## YOUR GOAL
Can you reproduce the text lines of every entry below word for word, leaving the pictures out of your answer?

(GIVEN ENTRIES Opens)

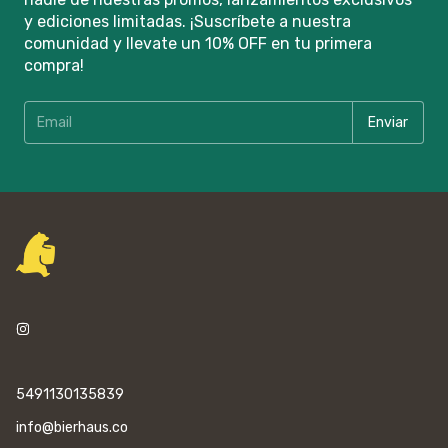
y ediciones limitadas. ¡Suscríbete a nuestra
comunidad y llevate un 10% OFF en tu primera
compra!
5491130135839
info@bierhaus.co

(GIVEN ENTRIES Closes)

## RESULT FOR THIS EXERCISE
y ediciones limitadas. ¡Suscríbete a nuestra
comunidad y llevate un 10% OFF en tu primera
compra!
5491130135839
info@bierhaus.co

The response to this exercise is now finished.